In the movie Sophie writes: –
“What” and “If” are two words as non-threatening as words can be.
But put them together side-by-side and they have the power to haunt you for the rest of your life:
“What if?”, “What if?”, “What if?”
How many times have you spent time wondering “What if?” “What if I hadn’t left that job?”, “What if I hadn’t started that business?”, “What if I hadn’t left that relationship?”, “What if I lose my job?”, “What if she leaves me?” and so on.
Research outlined in the Harvard Gazette late last year by Harvard University psychologists Matthew A. Killingsworth and Daniel T. Gilbert, found that “A human mind is a wandering mind, and a wandering mind is an unhappy mind.”
Killingsworth and Gilbert also found that nearly 50% of our time is spent thinking about something other than what we are doing and that “while the ability to think about what is not happening appears to be a cognitive achievement, it comes at an emotional cost.”
Unlike other animals, we spend a lot of time thinking about what isn’t going on around us, contemplating events that happened in the past, experiences that might happen in the future, or may never happen at all. The “What if” distraction, in many instances, is our default mode of operating and is also our downfall.
The “What if’s” we contemplate about the past are usually laced with regret or anger while the “What if’s” we contemplate about the future can be riddled with fear.
During times when we have thoughts that swing from the past to the future and back again, reflecting and imagining, our minds can touch on dozens of ideas a minute. We are either digging in the past reliving negative decisions and experiences or ‘awful-ising’ what could happen in the future. Our emotions become slaves to our thoughts, and in turn we become slaves to our emotions.
By far the biggest problem with having thought patterns that swing from the past to the future is that we are never in the present moment. Rarely do we rest in the moment, which is where we need to be to realise our potential.
James Thurber said “Let us not look back in anger, nor forward in fear, but around in awareness.”

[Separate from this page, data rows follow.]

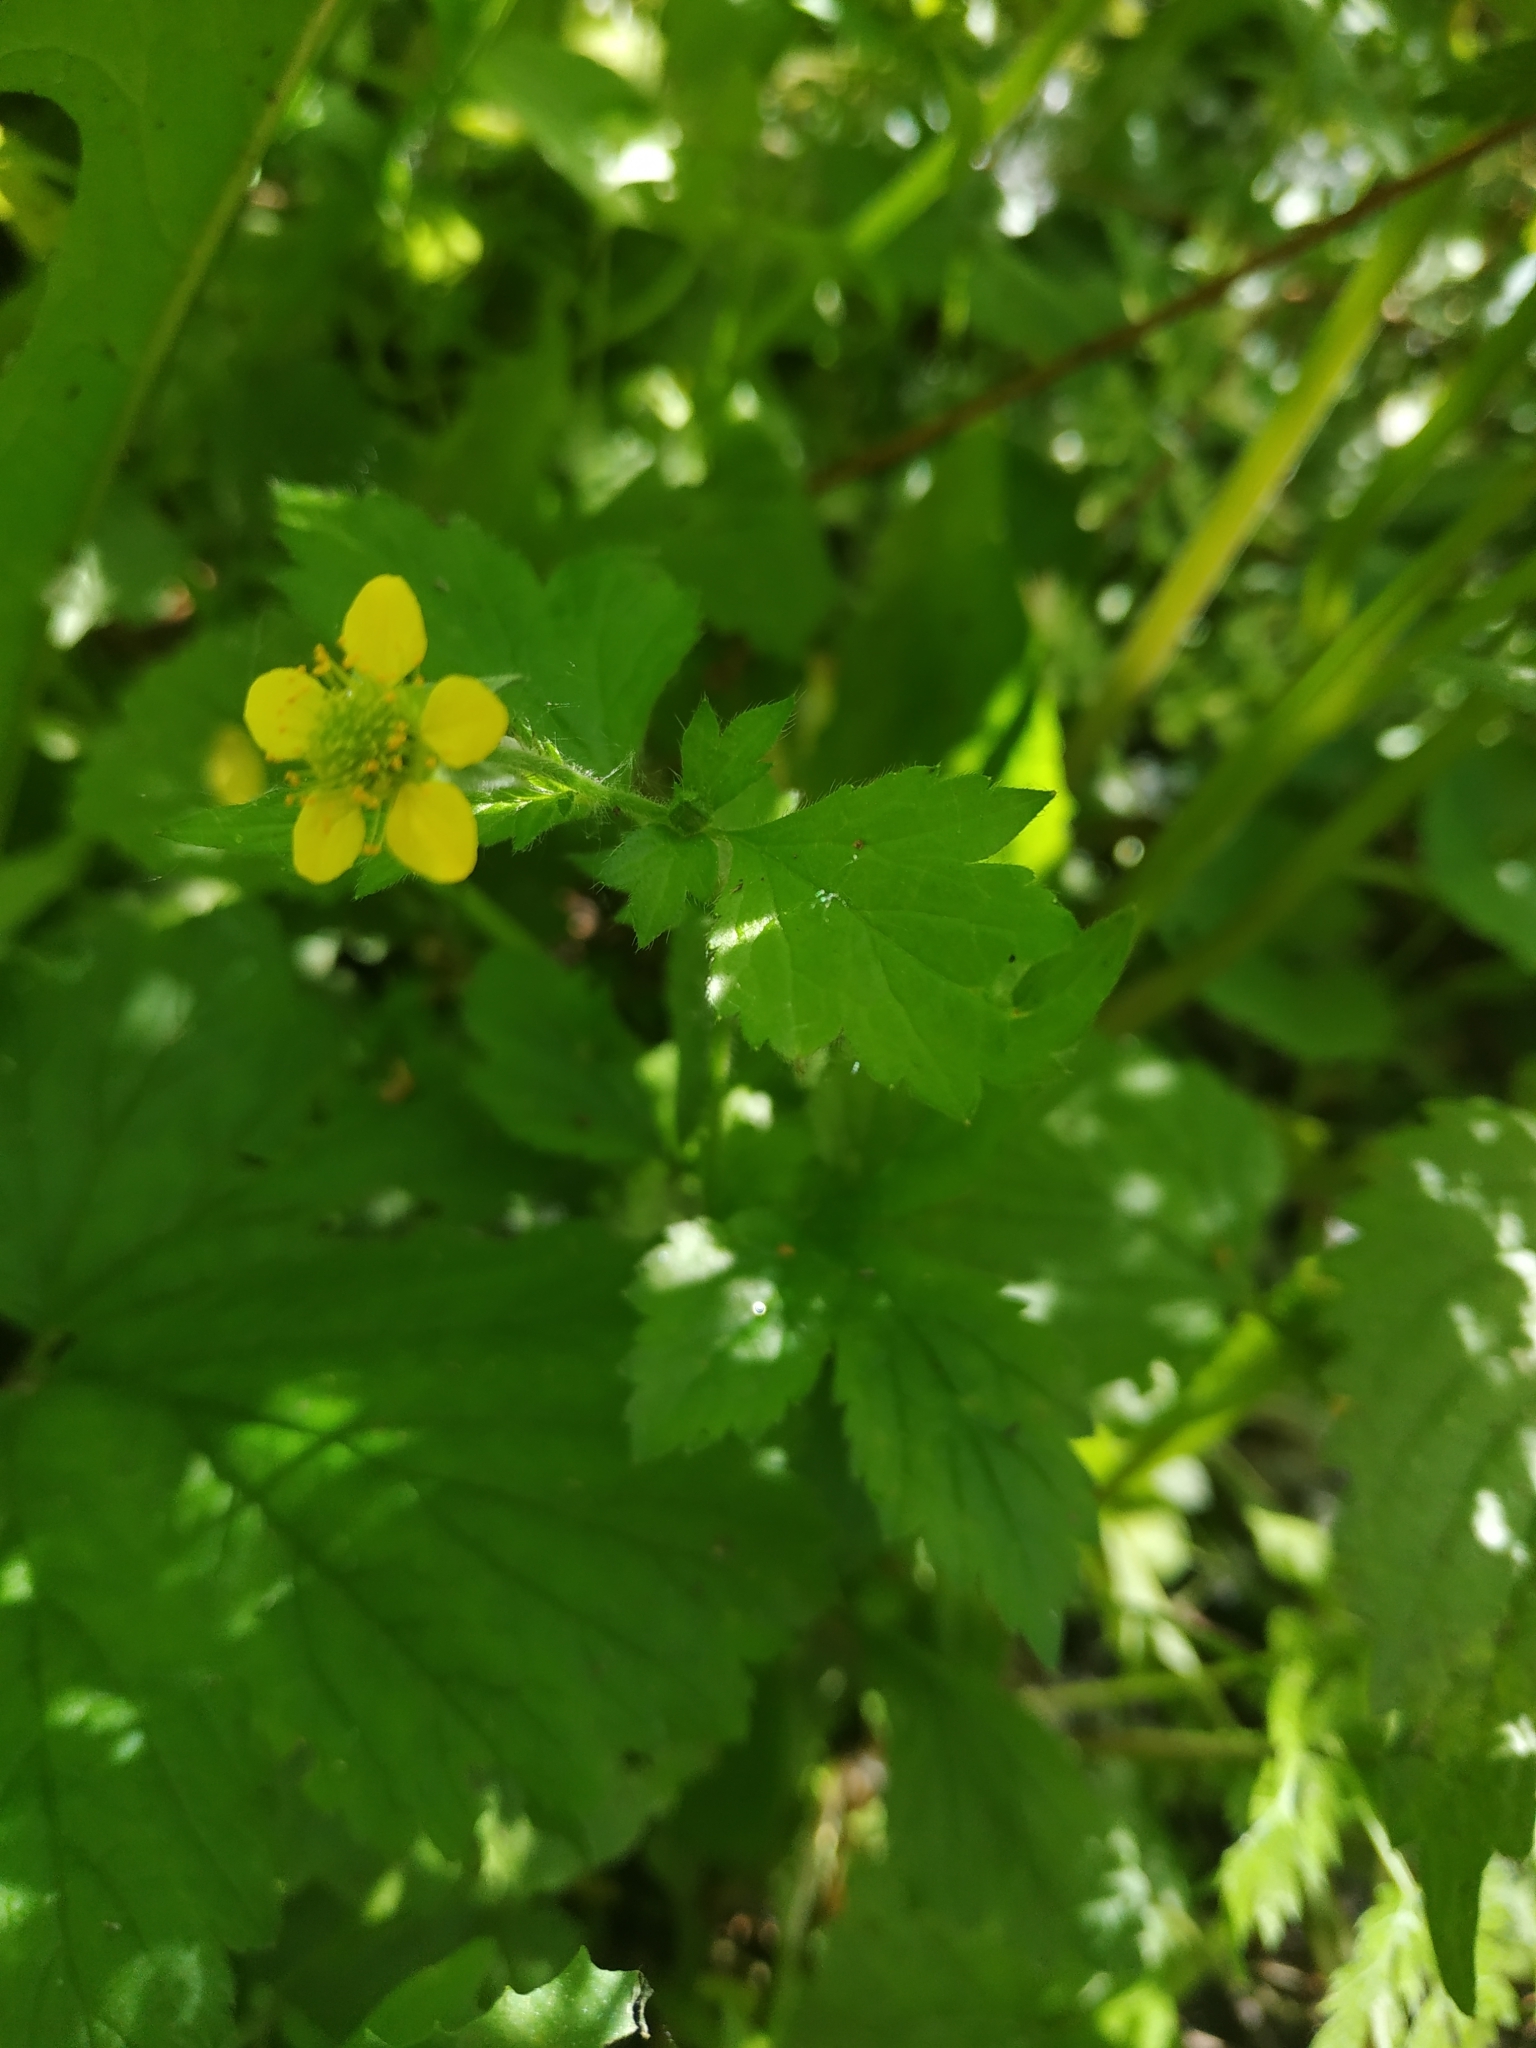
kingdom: Plantae
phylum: Tracheophyta
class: Magnoliopsida
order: Rosales
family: Rosaceae
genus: Geum
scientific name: Geum urbanum
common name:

Most of us can understand this intellectually, but putting it into practice is another thing all together. It’s a learned behaviour, one that must remain a constant part of our awareness if we hope to be who we want to be.
Like anything, we can choose to keep our minds focused on the present moment. Lately, I realise when I wander away from what I am doing much quicker than I used to. I am more aware now of how my past keeps creating my future and when I am conscious of this I get to make another choice, I get to let go of the past and embrace the now.